Instructions for the task:
Print exactly the lines from the one containing "### [2. 10 x alphabet](./2-print_alphabet_x10.c)" through the last line of the listing, both included.

Data extracts:
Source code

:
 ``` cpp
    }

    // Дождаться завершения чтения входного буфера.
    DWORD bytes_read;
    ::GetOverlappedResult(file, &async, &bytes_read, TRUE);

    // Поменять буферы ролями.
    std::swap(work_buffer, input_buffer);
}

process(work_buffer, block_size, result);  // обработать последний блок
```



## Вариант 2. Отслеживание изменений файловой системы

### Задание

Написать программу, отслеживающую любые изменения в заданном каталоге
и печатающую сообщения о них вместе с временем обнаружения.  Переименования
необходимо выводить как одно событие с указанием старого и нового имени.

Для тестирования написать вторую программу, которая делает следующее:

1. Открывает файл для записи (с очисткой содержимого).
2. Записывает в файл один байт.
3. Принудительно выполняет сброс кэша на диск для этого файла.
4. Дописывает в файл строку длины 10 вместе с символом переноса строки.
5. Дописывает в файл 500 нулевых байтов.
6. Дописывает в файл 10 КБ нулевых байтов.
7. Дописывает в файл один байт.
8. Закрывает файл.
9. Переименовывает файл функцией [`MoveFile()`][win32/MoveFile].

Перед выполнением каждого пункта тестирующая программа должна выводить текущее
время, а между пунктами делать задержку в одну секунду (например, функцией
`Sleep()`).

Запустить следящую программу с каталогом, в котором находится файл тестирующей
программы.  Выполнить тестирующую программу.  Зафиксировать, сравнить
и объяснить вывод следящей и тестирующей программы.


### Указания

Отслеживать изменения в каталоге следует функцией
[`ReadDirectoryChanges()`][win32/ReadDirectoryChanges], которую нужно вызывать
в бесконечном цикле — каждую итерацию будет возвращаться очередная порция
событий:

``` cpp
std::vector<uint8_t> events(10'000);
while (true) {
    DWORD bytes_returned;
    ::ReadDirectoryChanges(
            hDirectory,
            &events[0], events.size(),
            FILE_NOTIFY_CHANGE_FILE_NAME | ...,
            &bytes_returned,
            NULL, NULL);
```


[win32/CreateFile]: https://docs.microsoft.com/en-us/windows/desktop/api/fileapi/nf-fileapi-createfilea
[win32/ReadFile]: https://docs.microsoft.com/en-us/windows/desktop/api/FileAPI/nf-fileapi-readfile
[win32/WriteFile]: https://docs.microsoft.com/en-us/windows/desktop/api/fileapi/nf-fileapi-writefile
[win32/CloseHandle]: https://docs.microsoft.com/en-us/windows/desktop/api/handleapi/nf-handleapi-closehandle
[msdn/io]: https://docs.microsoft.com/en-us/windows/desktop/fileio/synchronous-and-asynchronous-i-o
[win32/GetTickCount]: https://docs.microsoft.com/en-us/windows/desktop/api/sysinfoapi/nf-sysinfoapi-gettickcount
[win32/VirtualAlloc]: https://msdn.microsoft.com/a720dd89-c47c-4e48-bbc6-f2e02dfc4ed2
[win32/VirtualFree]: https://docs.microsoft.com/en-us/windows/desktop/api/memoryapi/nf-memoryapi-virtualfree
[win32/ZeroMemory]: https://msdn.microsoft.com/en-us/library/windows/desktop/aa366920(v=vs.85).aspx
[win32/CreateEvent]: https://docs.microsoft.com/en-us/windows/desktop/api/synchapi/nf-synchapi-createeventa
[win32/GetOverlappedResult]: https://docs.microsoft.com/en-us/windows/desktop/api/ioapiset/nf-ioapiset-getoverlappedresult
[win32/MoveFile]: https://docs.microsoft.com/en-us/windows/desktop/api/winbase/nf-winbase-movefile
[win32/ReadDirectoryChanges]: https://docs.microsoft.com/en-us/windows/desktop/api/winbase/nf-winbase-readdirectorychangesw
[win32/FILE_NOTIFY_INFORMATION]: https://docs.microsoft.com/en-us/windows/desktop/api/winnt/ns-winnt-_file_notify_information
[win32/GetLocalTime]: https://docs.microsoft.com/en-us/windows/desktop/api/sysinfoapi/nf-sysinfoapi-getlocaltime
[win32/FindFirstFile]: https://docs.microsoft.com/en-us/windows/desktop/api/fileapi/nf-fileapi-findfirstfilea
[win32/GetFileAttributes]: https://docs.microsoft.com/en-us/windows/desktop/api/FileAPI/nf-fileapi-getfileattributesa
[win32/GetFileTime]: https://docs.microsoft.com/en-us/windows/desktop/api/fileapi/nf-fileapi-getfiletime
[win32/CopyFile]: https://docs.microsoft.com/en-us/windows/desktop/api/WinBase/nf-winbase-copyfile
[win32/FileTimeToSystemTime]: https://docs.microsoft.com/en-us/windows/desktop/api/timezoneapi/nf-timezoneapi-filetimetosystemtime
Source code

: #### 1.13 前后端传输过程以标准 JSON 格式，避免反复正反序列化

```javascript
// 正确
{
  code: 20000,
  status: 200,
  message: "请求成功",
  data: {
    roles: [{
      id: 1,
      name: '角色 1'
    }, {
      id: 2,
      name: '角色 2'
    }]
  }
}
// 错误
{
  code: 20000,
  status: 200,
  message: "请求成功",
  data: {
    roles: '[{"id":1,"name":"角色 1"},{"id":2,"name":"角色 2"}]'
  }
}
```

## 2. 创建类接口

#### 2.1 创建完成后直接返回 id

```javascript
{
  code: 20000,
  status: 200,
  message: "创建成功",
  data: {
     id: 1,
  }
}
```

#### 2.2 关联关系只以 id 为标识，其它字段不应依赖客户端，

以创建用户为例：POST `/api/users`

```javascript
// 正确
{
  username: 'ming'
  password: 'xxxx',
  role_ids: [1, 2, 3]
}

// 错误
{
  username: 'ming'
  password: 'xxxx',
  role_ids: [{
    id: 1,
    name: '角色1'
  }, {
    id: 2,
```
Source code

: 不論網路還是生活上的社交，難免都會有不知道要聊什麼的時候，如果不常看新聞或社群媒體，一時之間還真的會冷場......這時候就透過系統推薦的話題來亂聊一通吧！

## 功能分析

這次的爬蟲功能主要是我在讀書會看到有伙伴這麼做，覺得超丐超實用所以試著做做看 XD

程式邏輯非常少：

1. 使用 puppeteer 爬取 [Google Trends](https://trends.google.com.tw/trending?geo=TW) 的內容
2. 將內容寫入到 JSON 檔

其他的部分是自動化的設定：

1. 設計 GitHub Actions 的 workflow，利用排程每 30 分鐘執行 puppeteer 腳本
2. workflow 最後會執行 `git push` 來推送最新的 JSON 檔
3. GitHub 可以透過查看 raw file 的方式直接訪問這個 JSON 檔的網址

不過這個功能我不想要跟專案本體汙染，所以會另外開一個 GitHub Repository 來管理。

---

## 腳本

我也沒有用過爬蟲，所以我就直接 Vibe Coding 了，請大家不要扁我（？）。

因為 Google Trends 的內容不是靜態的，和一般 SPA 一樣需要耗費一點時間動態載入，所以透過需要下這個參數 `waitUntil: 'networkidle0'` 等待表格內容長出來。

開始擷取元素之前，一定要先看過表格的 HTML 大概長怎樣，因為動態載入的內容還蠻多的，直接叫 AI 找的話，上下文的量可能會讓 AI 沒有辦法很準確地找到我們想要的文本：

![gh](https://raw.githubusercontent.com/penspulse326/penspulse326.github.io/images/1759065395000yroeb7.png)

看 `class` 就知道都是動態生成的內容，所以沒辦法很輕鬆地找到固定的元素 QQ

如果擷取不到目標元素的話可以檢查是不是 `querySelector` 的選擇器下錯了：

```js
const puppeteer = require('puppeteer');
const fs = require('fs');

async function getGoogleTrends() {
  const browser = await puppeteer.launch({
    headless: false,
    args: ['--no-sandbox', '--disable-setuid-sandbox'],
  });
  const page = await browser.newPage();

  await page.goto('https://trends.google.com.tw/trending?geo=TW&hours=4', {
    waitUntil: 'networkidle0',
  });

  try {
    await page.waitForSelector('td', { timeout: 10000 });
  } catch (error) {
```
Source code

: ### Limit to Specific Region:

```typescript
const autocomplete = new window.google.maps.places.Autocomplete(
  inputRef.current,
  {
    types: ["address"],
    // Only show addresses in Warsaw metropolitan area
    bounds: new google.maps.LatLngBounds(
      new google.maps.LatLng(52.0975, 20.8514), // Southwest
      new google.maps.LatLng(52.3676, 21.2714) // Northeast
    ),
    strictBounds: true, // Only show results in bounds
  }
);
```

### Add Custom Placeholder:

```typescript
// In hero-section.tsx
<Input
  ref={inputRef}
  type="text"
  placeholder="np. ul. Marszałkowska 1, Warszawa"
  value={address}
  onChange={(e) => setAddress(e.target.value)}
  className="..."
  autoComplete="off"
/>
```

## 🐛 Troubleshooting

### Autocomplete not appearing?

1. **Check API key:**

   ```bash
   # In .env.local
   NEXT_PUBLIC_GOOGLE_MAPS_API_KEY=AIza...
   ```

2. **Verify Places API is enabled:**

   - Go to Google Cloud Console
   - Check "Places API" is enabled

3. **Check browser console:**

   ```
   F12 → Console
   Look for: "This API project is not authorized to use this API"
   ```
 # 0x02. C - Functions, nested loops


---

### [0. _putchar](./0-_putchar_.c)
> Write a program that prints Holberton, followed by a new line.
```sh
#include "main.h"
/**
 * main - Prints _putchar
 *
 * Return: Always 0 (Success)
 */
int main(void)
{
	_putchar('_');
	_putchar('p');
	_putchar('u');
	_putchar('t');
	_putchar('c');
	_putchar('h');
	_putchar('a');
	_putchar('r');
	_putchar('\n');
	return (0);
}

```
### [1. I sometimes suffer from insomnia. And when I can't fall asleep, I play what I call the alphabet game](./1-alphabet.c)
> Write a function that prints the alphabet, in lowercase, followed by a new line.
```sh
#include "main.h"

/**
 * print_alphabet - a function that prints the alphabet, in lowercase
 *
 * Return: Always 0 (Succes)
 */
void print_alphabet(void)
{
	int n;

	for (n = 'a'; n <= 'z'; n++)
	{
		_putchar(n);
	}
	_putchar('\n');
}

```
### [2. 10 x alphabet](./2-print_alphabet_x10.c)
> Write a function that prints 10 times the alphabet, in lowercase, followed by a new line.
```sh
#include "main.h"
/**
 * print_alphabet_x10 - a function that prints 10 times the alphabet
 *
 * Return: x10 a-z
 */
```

Exercise output:
### [2. 10 x alphabet](./2-print_alphabet_x10.c)
> Write a function that prints 10 times the alphabet, in lowercase, followed by a new line.
```sh
#include "main.h"
/**
 * print_alphabet_x10 - a function that prints 10 times the alphabet
 *
 * Return: x10 a-z
 */
```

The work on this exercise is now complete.